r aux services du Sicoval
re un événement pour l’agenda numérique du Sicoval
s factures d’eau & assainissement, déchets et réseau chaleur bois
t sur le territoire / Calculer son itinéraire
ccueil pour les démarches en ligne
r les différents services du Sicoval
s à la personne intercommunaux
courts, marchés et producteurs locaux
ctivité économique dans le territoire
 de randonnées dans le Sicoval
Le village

- - - -

▶ Your objective
Each line from the one containing "re un événement" through the end of the material should be restated word for word; leave out every line before it.

▶ Completed exercise
re un événement pour l’agenda numérique du Sicoval
s factures d’eau & assainissement, déchets et réseau chaleur bois
t sur le territoire / Calculer son itinéraire
ccueil pour les démarches en ligne
r les différents services du Sicoval
s à la personne intercommunaux
courts, marchés et producteurs locaux
ctivité économique dans le territoire
 de randonnées dans le Sicoval
Le village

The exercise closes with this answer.